Silencing the skeptics (including John McEnroe, who called him a “one-Slam wonder”), Rafter returned to defend his title the following year, this time defeating fellow Aussie Mark Philippoussis, 6-3, 3-6, 6-2, 6-0, and, in doing so, winning over the New York crowd once and for all. His triumph in Flushing Meadows made him the first man in the Open Era to win the Canada Masters, Cincinnati Masters and US Open in the same year, aka the American Summer Slam.
“Now I feel last year wasn't such a fluke then. This year I feel I've consolidated,” said Rafter. “I was sort of struggling with if people respected me for what I'd done or, again, if it was just a fluke. So now I can look at people and think, ‘I have done it again.’”

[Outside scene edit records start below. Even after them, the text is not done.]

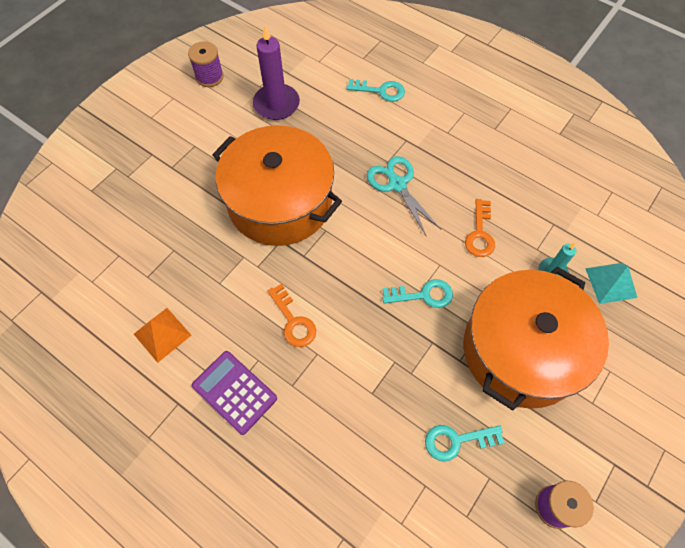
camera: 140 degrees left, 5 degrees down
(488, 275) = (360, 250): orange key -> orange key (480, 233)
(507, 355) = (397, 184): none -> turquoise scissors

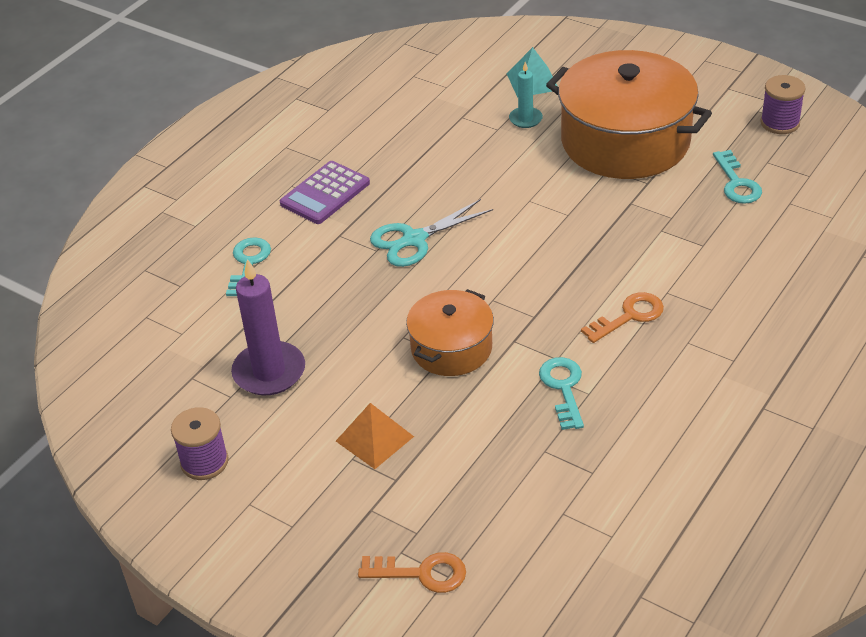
camera: 90 degrees left, 20 degrees down
(162, 334) = (675, 439): orange pyramid -> orange pyramid (374, 438)
(234, 392) = (733, 357): purple calculator -> purple calculator (325, 193)
(280, 202) = (451, 348): orange pot -> orange pot, size x0.55
(423, 295) = (572, 211): turquoise key -> turquoise key (563, 388)
(480, 233) = (482, 170): orange key -> orange key (422, 573)

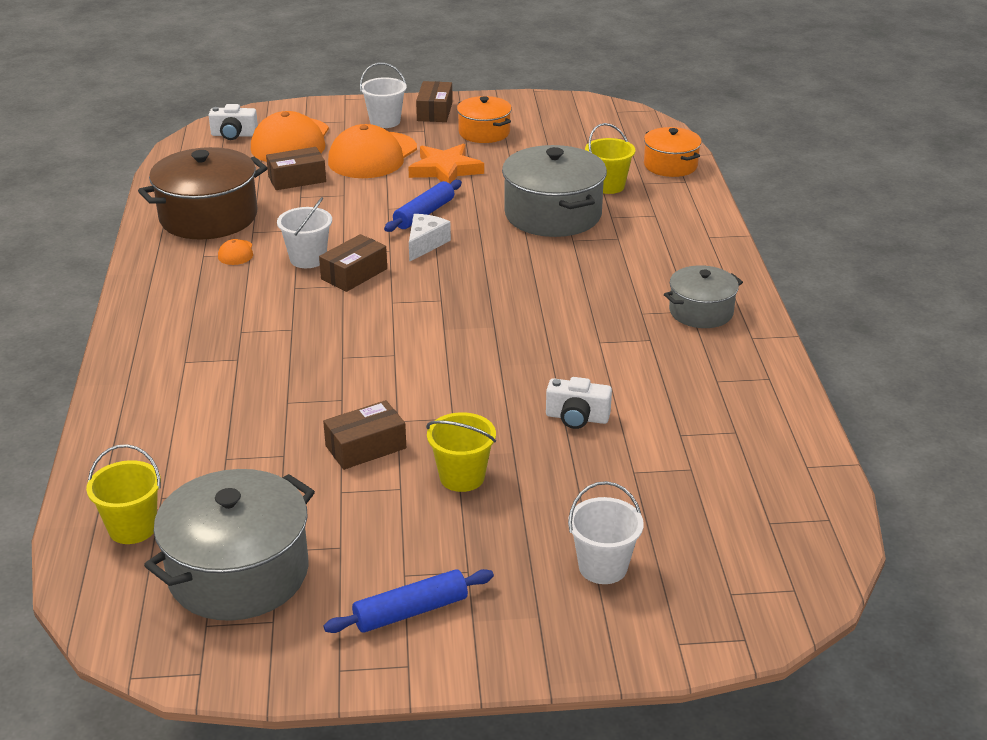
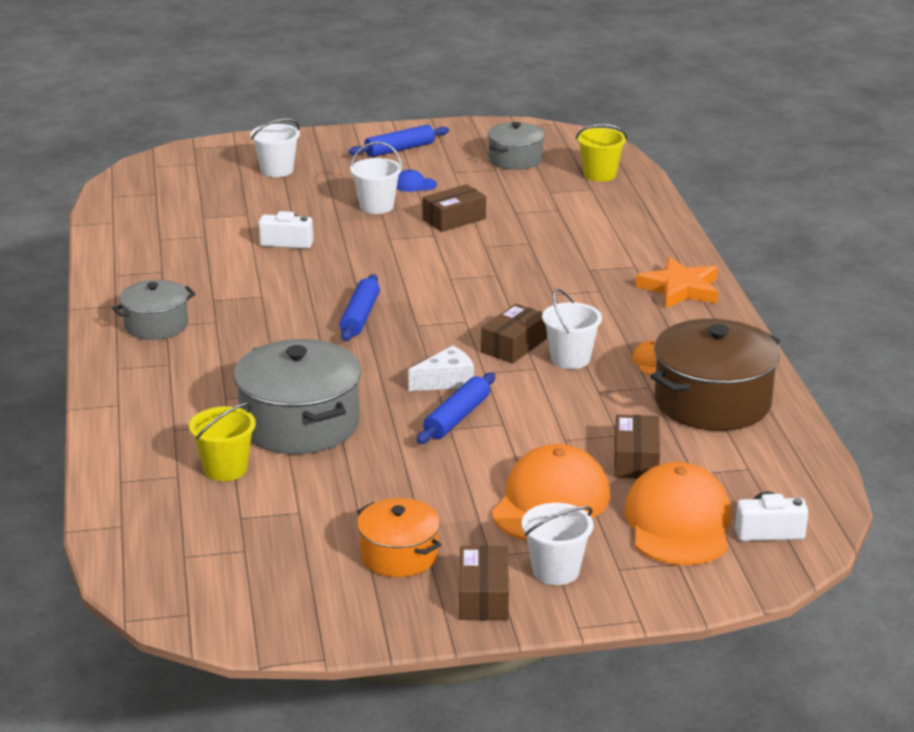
camera: 175 degrees right, 5 degrees down
(238, 573) = (515, 159): grey pot -> grey pot, size x0.59
(297, 179) = (636, 460): brown box -> brown box turned 60 degrees counterclockwise
(403, 520) = (414, 185): none -> blue cap
(425, 244) = (446, 381): white cheese -> white cheese turned 135 degrees counterclockwise
(445, 170) = (444, 484): orange star -> orange star (680, 289)
(462, 477) = (376, 206): yellow bucket -> white bucket
(496, 311) = (360, 317): none -> blue rolling pin
(670, 165) = (132, 507): orange pot -> none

Though Rafter would never win another major (he reached back-to-back Wimbledon finals in 2000 and 2001), the graceful Aussie did rise to No. 1 in the world and finished his career with a 358-191 record and 21 titles. He was a skilled doubles player, too, winning the Australian Open alongside Jonas Bjorkman in 1999. He remains the last man to reach the semis or better of every Slam in both singles and doubles. In Davis Cup play, Rafter went a combined 21-11 in singles and doubles, helping push Australia toward the 1999 World Group title, the nation’s first in 13 years.
50 Fact: Rafter was undefeated (3-0) in head-to-heads against all-time Slam king Roger Federer and remains the only player with a winning record against the Swiss on three surfaces – clay, grass and hard courts.